Jeannie Ewing's avatar

Alex,

If I may say, this is one of your best essays. I felt every word with you, and the vivid details of your bathrobe that someone else washed, the bad hotel coffee, the Dutch instructions, the light filtering in - all of it really brought home the imagery of a place.

And the fact that you incorporated this place into another place at another point in time was really brilliant. This is some of your best writing. I don't know how it happened, but it's phenomenal.

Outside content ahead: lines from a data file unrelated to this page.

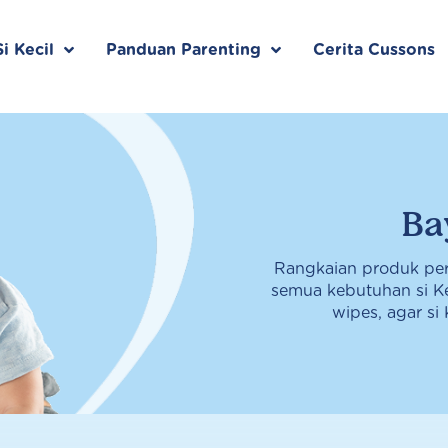
i Kecil
Panduan Parenting
Cerita Cussons
Ba
Rangkaian produk pe
semua kebutuhan si Ke
wipes, agar si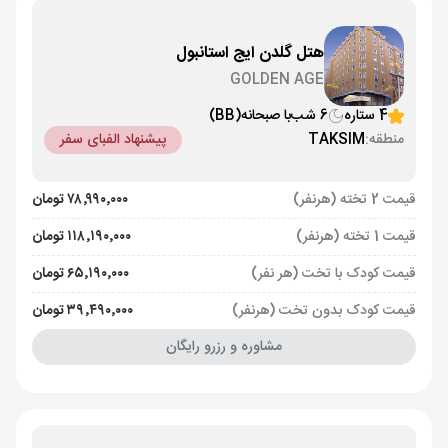
هتل گلدن ایج استانبول
GOLDEN AGE
4 ستاره
6 شب
با صبحانه
(BB)
منطقه:
TAKSIM
پیشنهاد الفبای سفر
قیمت 2 تخته (هرنفر)
۷۸٬۹۹۰٬۰۰۰ تومان
قیمت 1 تخته (هرنفر)
۱۱۸٬۱۹۰٬۰۰۰ تومان
قیمت کودک با تخت (هر نفر)
۶۵٬۱۹۰٬۰۰۰ تومان
قیمت کودک بدون تخت (هرنفر)
۳۹٬۴۹۰٬۰۰۰ تومان
مشاوره و رزرو رایگان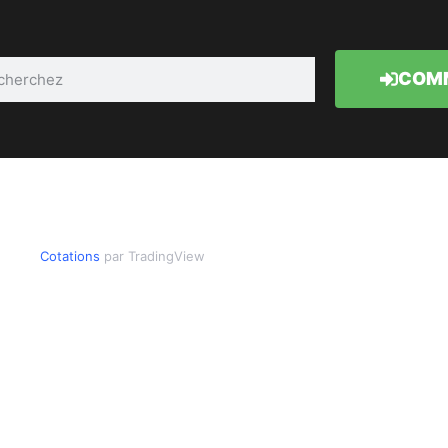
COMM
Cotations
par TradingView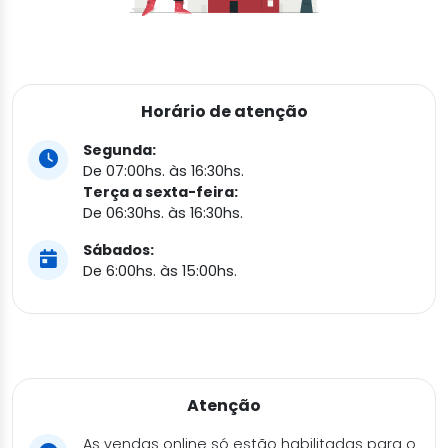
Horário de atenção
Segunda:
De 07:00hs. às 16:30hs.
Terça a sexta-feira:
De 06:30hs. às 16:30hs.
Sábados:
De 6:00hs. às 15:00hs.
Atenção
As vendas online só estão habilitadas para o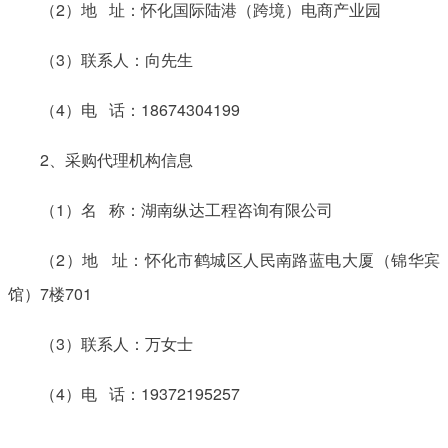
（2）地 址：怀化国际陆港（跨境）电商产业园
（3）联系人：向先生
（4）电 话：18674304199
2、采购代理机构信息
（1）名 称：湖南纵达工程咨询有限公司
（2）地 址：怀化市鹤城区人民南路蓝电大厦（锦华宾
馆）7楼701
（3）联系人：万女士
（4）电 话：19372195257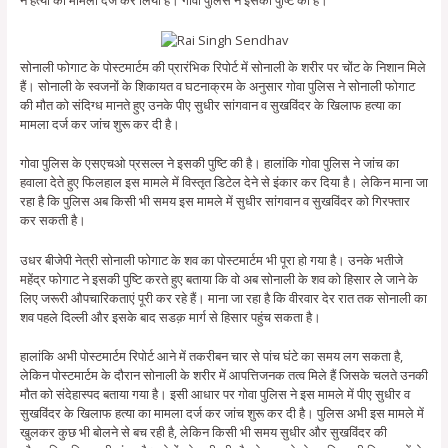
सोनाली फोगाट के पोस्‍टमार्टम की प्रारंभिक रिपोर्ट में सोनाली के शरीर पर चोंट के निशान मिले
हैं। सोनाली के स्‍वजनों के शिकायत व घटनाक्रम के अनुसार गोवा पुलिस ने सोनाली फोगाट
की मौत को संदिग्ध मानते हुए उनके पीए सुधीर सांगवान व सुखविंदर के खिलाफ हत्या का
मामला दर्ज कर जांच शुरू कर दी है।
गोवा पुलिस के एसएचओ प्रसल्ल ने इसकी पुष्टि की है। हालांकि गोवा पुलिस ने जांच का
हवाला देते हुए फिलहाल इस मामले में विस्तृत डिटेल देने से इंकार कर दिया है। लेकिन माना जा
रहा है कि पुलिस अब किसी भी समय इस मामले में सुधीर सांगवान व सुखविंदर को गिरफ्तार
कर सकती है।
उधर बीजेपी नेत्री सोनाली फोगाट के शव का पोस्टमार्टम भी पूरा हो गया है। उनके भतीजे
महेंद्र फोगाट ने इसकी पुष्टि करते हुए बताया कि वो अब सोनाली के शव को हिसार लेे जाने के
लिए जरूरी औपचारिकताएं पूरी कर रहे हैं। माना जा रहा है कि वीरवार देर रात तक सोनाली का
शव पहले दिल्ली और इसके बाद सडक़ मार्ग से हिसार पहुंच सकता है।
हालांकि अभी पोस्टमार्टम रिपोर्ट आने में तकरीबन चार से पांच घंटे का समय लग सकता है,
लेकिन पोस्टमार्टम के दौरान सोनाली के शरीर में आपत्तिजनक तत्व मिले हैं जिसके चलते उनकी
मौत को संदेहास्पद बताया गया है। इसी आधार पर गोवा पुलिस ने इस मामले में पीए सुधीर व
सुखविंदर के खिलाफ हत्या का मामला दर्ज कर जांच शुरू कर दी है। पुलिस अभी इस मामले में
खुलकर कुछ भी बोलने से बच रही है, लेकिन किसी भी समय सुधीर और सुखविंदर की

When you return to that painful part of your life when you were exiled from home and family, I always think of how deeply I admire you in so many ways, for so many reasons. From the first instant you shared about your homelessness in your guest post for my publication over a year ago, to the present day, I see something unraveling in you that is, as you say here, both unmoored and alive.

Sometimes I think being unmoored is an open doorway into being more fully alive. That's been my experience.

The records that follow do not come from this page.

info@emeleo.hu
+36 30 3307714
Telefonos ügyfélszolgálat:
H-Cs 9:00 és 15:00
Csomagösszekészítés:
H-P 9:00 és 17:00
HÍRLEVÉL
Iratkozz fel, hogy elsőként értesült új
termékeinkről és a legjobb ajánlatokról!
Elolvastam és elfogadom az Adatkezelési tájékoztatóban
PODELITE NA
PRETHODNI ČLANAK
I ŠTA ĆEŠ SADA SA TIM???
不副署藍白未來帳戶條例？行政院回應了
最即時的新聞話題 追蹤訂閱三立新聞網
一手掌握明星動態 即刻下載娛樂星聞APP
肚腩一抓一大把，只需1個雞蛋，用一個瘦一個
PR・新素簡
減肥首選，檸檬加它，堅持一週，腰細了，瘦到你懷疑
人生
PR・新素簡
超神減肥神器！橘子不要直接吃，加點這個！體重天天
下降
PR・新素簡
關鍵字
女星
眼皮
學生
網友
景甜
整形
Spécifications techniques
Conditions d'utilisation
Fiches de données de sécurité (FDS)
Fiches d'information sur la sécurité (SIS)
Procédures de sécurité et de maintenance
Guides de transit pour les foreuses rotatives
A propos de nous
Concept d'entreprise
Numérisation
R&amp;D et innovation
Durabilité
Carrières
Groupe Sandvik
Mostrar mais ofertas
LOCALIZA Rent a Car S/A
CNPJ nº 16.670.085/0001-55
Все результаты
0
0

This was my favorite excerpt: "And yet the looseness itself, the particular quality of being unmoored from my routine and my dogs and my person and the angle of light in my own kitchen, feels almost identical to a looseness I did not choose, twice, years ago now. Once when a semi-truck hit me and I could not find the word for spoon for three weeks."

I have a close friend whose aphasia is the result of direct radiation to her brain in order to destroy a brain tumor, and I have witnessed the painstaking ways she tries to find common, simple words. So what you wrote about not having the word for spoon accessed that part of my heart that has seen how painful this can be.

The brain is such a fascinating but strange organ.

I wish you safe, smooth travels home, Alex!

Alexander Lovell, PhD's avatar

Jeannie, this means so much. Thank you for reading with such attention and heart.

The way you described the piece, one place incorporated into another place at another point in time, helps me see my own writing more clearly. I think memory often works that way for me. A present room opens a trapdoor into an older one. A hotel bathrobe, a bad cup of coffee, a certain kind of light, and suddenly I’m back inside a different looseness, one I did not choose.

Your admiration is tender to receive, especially around the homelessness piece and everything that has unfolded since then. I don’t always feel brave when I write about those things. Often I feel exposed, then slightly nauseated, then hungry. Very glamorous process. 😂 But I do feel devoted to telling the truth in a way that lets life stay in the room too.

And the aphasia connection, my heart. Please know how much I appreciate you sharing that. The brain really is strange and fascinating, and losing words can feel like losing little pieces of the path back to yourself.

Thank you, Jeannie. For all of it.

Jeannie Ewing's avatar

What a gift this exchange has been, Alex!

Randy Basinger's avatar

Another good lesson, well-written and it kept me reading as you explained unmooring as a taste and dulling of being alive. Perhaps travel and self-induced unmoorings like that are ways to vaccinate ourselves to be alive and present from the mundane.

Sandra Pawula's avatar

Alex, this made me think of times I felt/was unmoored and how I do all I can to stay moored in my life right now. The experience is indeed disturbing to my nervous system. It doesn't feel dull and sharp, but it does feel like terror - not full throttle, but turned up. Thanks for reminding us that's it's normal for the nervous system to react when we're unmoored.